= Nur University =

Nur University of Bolivia was established as a Baháʼí school of higher education in and started its first academic year in April 1985.

==History==
Following development of the Foundation for the Integral Development of Bolivia (FUNDESIB) in 1982, Nur University received Presidential Decree No. 20441 authorizing its establishment as a private university. It began offering undergraduate programs in 1985 and became Bolivia's first graduate college in 1994.

In 1996, Nur trained 2000 rural teachers as agents of community development in Bolivia and 300 teachers in the La Rioja Province in Argentina.

The Bolivian Ministry of Education, Culture and Sports contracted Nur in 1999 to strengthen the academic and administrative capacities of two state teachers colleges: INSPOC in Camiri and INS Rafael Chávez Ortiz in Portachuelo.

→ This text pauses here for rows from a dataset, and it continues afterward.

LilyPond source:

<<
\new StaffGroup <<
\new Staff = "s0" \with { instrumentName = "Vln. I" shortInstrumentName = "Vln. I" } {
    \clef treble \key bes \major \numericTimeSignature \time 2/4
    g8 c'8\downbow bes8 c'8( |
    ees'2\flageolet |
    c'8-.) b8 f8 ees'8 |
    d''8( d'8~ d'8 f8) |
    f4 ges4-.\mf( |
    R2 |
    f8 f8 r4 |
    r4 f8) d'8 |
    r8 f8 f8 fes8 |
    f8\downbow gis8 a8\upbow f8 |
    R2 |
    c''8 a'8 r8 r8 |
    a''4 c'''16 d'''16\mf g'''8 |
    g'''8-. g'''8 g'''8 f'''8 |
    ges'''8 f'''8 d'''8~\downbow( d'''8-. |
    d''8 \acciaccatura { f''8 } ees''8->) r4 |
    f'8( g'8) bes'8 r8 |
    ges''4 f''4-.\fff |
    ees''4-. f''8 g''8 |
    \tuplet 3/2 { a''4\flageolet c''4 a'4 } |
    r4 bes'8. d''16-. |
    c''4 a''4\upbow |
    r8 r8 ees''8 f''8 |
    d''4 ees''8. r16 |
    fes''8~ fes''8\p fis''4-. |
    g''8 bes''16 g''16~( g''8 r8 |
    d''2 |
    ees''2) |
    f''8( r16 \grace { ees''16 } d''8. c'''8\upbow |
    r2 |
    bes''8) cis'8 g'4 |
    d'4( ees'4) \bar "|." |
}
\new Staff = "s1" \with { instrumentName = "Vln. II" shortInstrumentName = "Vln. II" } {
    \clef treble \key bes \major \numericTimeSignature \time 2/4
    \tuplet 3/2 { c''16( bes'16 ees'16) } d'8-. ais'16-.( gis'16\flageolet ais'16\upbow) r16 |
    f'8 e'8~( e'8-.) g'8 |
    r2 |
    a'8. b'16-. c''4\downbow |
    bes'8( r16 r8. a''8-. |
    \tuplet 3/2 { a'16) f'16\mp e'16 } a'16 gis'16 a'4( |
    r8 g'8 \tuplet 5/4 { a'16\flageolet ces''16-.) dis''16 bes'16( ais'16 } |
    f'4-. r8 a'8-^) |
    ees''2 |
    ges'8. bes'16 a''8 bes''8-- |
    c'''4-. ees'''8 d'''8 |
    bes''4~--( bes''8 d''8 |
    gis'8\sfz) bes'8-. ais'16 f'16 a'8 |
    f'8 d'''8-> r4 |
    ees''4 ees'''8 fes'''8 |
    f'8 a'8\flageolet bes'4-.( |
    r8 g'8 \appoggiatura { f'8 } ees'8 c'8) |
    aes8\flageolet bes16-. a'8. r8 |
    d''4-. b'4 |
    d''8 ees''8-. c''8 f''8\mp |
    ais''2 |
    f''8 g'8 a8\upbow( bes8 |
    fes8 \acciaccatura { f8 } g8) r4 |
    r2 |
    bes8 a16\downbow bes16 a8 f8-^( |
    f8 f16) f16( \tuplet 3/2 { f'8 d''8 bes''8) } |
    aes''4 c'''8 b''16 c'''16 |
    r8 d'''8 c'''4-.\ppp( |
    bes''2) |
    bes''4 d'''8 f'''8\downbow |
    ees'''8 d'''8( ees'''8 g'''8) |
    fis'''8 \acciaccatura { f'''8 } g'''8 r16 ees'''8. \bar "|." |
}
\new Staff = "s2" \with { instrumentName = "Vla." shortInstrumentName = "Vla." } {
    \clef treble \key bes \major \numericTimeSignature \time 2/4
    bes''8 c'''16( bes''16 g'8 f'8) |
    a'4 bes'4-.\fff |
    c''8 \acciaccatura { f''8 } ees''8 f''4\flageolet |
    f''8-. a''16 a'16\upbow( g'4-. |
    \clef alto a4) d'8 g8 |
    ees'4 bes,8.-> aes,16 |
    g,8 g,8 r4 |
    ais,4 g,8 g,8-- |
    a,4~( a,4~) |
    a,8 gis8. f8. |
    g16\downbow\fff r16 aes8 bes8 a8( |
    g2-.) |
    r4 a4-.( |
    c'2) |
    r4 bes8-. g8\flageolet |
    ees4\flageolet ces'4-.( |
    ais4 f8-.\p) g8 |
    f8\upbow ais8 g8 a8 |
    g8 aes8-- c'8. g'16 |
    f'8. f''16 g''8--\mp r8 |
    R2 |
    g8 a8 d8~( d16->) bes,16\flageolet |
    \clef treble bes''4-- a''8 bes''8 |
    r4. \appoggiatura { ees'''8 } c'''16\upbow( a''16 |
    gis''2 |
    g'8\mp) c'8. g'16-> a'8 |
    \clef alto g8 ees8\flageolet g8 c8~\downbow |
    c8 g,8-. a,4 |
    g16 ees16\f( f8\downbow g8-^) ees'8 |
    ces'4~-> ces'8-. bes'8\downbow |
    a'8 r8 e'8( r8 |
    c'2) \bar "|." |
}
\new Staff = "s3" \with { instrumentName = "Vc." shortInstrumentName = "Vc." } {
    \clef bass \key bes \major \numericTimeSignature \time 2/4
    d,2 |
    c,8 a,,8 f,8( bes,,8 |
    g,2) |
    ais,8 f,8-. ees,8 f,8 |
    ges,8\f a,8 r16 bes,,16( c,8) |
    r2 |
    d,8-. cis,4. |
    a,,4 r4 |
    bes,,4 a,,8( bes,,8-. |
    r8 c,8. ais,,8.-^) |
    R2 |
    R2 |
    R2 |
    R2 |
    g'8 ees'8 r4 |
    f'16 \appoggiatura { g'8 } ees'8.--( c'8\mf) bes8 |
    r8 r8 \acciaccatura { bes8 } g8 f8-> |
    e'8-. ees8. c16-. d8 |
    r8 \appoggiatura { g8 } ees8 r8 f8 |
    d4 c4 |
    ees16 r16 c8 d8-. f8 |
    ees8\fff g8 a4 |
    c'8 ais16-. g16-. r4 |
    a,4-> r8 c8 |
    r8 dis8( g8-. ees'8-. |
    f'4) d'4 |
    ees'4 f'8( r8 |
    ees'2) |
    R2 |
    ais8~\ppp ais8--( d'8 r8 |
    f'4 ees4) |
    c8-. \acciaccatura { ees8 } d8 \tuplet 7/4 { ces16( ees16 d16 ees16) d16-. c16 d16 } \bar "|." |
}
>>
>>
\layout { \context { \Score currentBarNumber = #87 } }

The university has 4,000 registered students in 17 undergraduate and graduate programs offered full- or part-time or through distance education.

==Accreditation and honors==
In 2000 the university received the highest distinction granted by the Santa Cruz Municipal Government, the Municipal Merit Medal, given for the community service work developed by the university through UNIRSE (University Students in Service to the Community). That same year Nur University received the "Pioneers in Education" prize, granted by the Bolivian Center for Research and Educational Action.

In 2001, the Ministry of Education, Culture and Sports called upon all the private universities in the country to submit to an evaluation process in accordance with the new private university regulations, in which Nur was evaluated as a "Full University".

In 2002 Nur University was selected as a "Center for Educational Excellence" for the Andean region: an initiative launched at the Summit for the Americas, supported by the United States Agency for International Development (USAID).